### ÉNONCÉ
Poursuivez le texte sur l'accueil des gens du voyage en enchaînant directement après sa dernière phrase.

### PASSAGE EXTRAIT

◇ ◇ ◇ ◇

Suivant un deuxième constat, les aires d'accueil ne répondent plus nécessairement aux besoins de la population des gens du voyage. Celle-ci connaît des évolutions profondes mais contradictoires entre une tendance assez largement répandue à la semi-sédentarisation et la persistance d'une tradition d'itinérance.

Ce dernier trait – cette évolution sociologique – nous amène d'ailleurs à formuler un troisième constat : celui de l'émergence de deux problématiques nouvelles que constituent celles des « grands passages » mais également de l'aménagement de terrains familiaux. En raison de leur nouveauté, ces deux problématiques ne pouvaient sans doute pas être prises en compte dans le cadre de la loi de 2000 et il convient d'y apporter des réponses appropriées.

Au terme de cette année d'audition et de réflexion, nous avons acquis la conviction que, par-delà une véritable montée en puissance des investissements des collectivités locales, les pouvoirs publics et l'État en particulier doivent redéfinir une véritable politique d'accueil des gens du voyage, une politique qui, quoi qu'il en soit, ne saurait se limiter à la multiplication des équipements et places de stationnement.

Dans ce but, la mission a retenu trois orientations déclinées en quinze propositions que je vous résume ici rapidement.

◇ ◇ ◇ ◇

### LIGNES DE DONNÉES

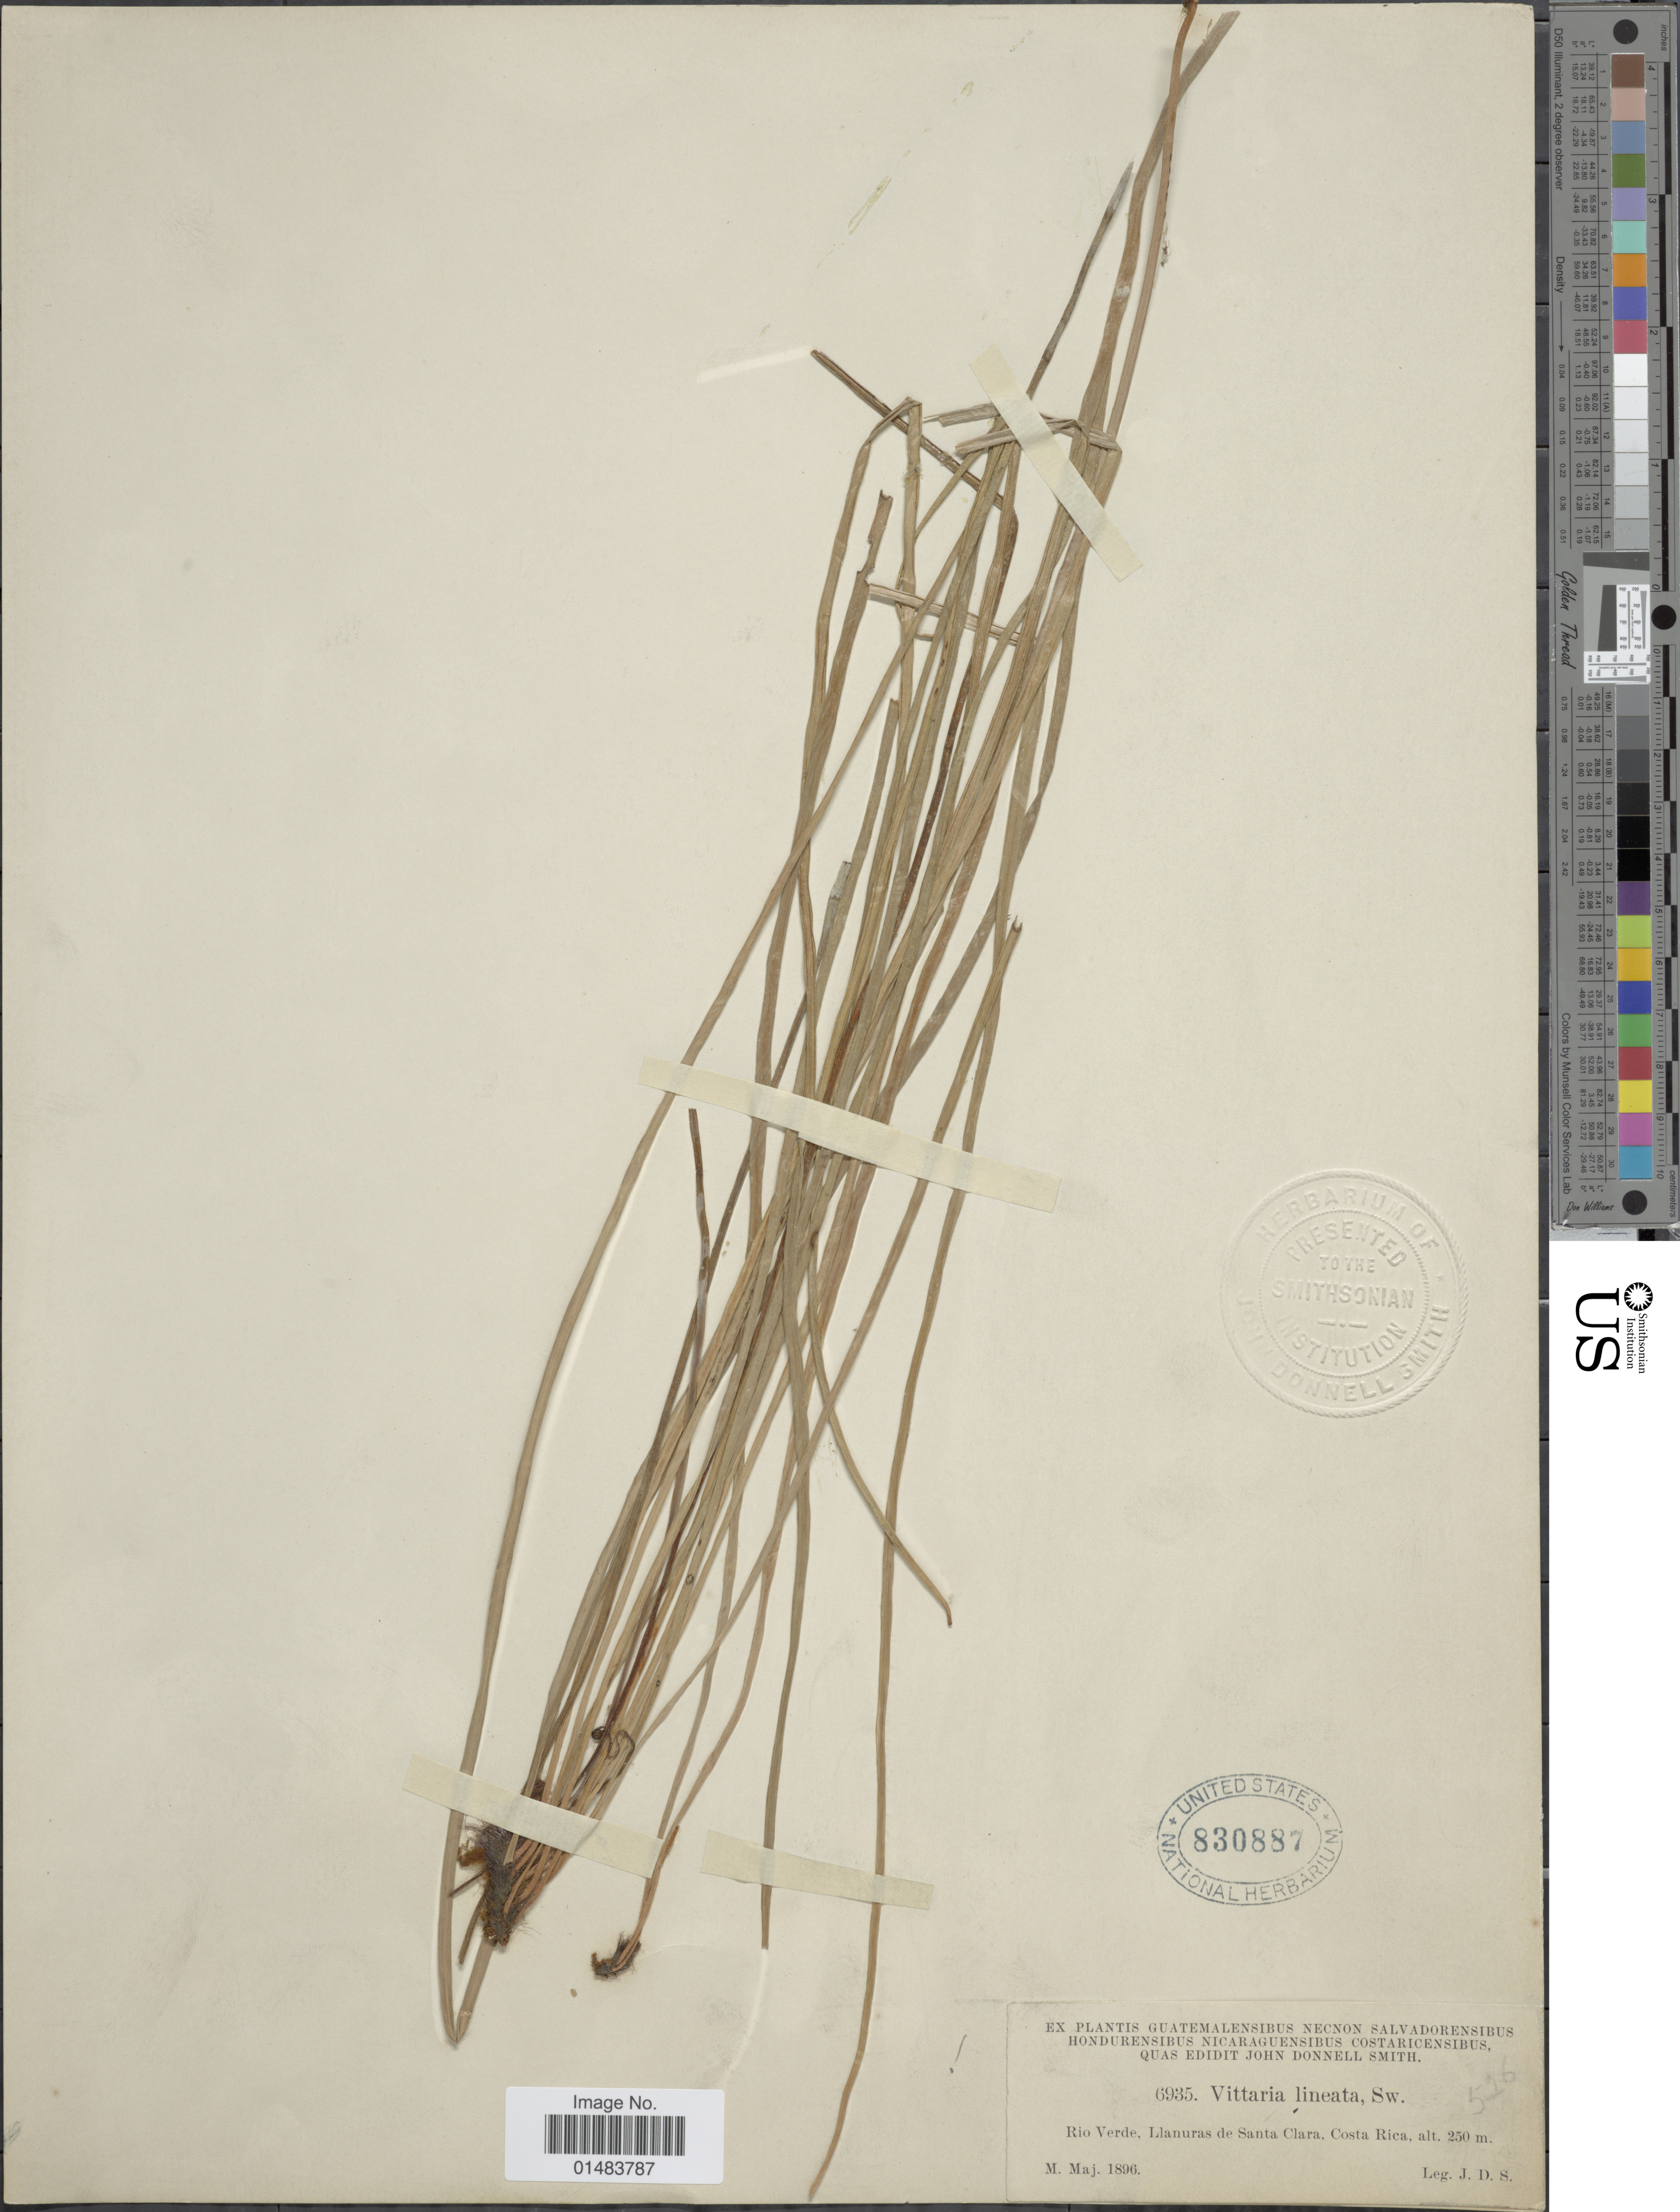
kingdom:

◇ ◇ ◇ ◇

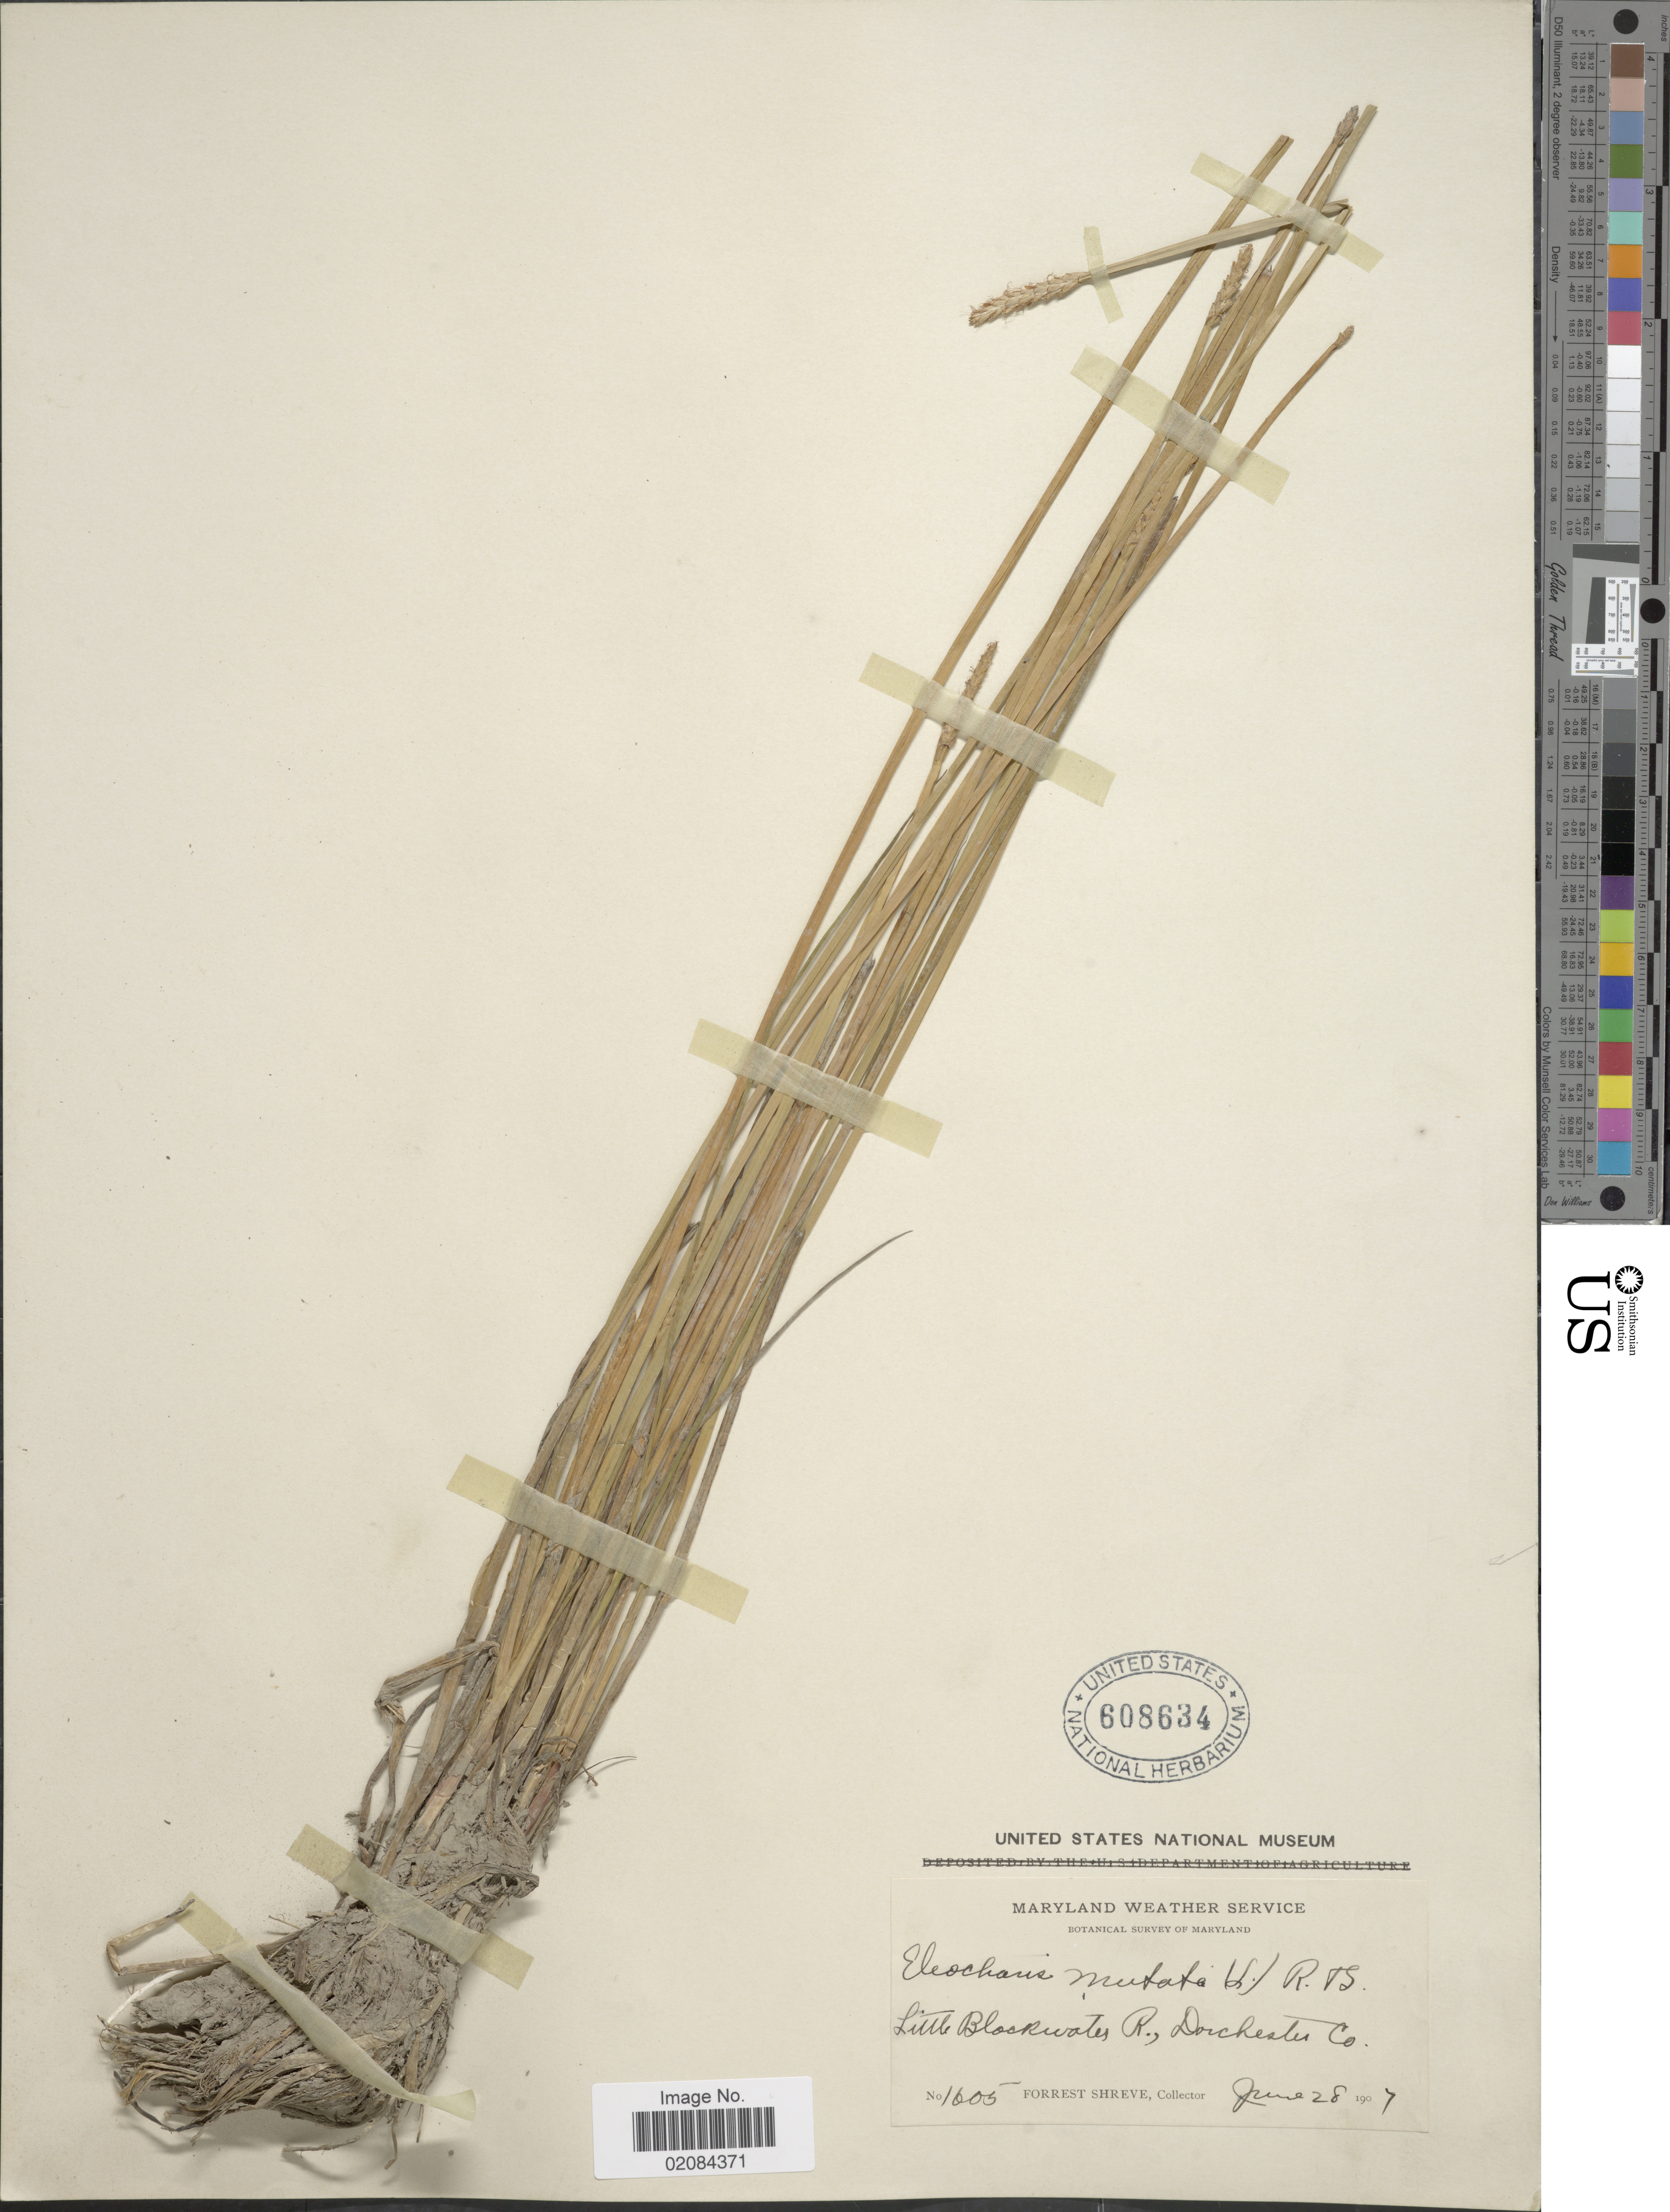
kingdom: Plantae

◇ ◇ ◇ ◇

### RÉPONSE ATTENDUE
La première orientation porte sur l'achèvement les plans de création et d'aménagement des aires permanentes d'accueil et la promotion d'un habitat adapté. A cet effet, la mission préconise notamment :

– premièrement, de rendre plus aisée et systématique l'utilisation par les préfets de leur pouvoir de substitution en cas de non respect des obligations fixées par la loi et des engagements pris dans le cadre des schémas départementaux ;

– deuxièmement, de maintenir le dispositif de subventionnement par l'État des aires d'accueil prévues par les schémas départementaux ;

– troisièmement, de prendre en compte les emplacements dans les aires d'accueil au titre des obligations en matière de logement social ;

– quatrièmement, de prévoir explicitement dans la loi que les plans locaux d'urbanisme et les documents en tenant lieu doivent prendre en compte les besoins des gens du voyage ;

– enfin d'inscrire les objectifs de création des terrains familiaux dans les schémas départementaux afin de mieux répartir les obligations d'accueil et d'habitat des gens du voyage.

La deuxième orientation vise à mieux organiser les « grands passages » en responsabilisant les acteurs concernés. Ceci suppose aux yeux de la mission :

– d'abord, le transfert à l'État de la compétence pour désigner les terrains des « grands passages », maîtriser le foncier, procéder aux aménagements, prévoir et organiser l'occupation des terrains ;

– ensuite, renoncer à imposer des terrains permanents pour les « grands passages » et alléger les normes d'aménagement de ces terrains.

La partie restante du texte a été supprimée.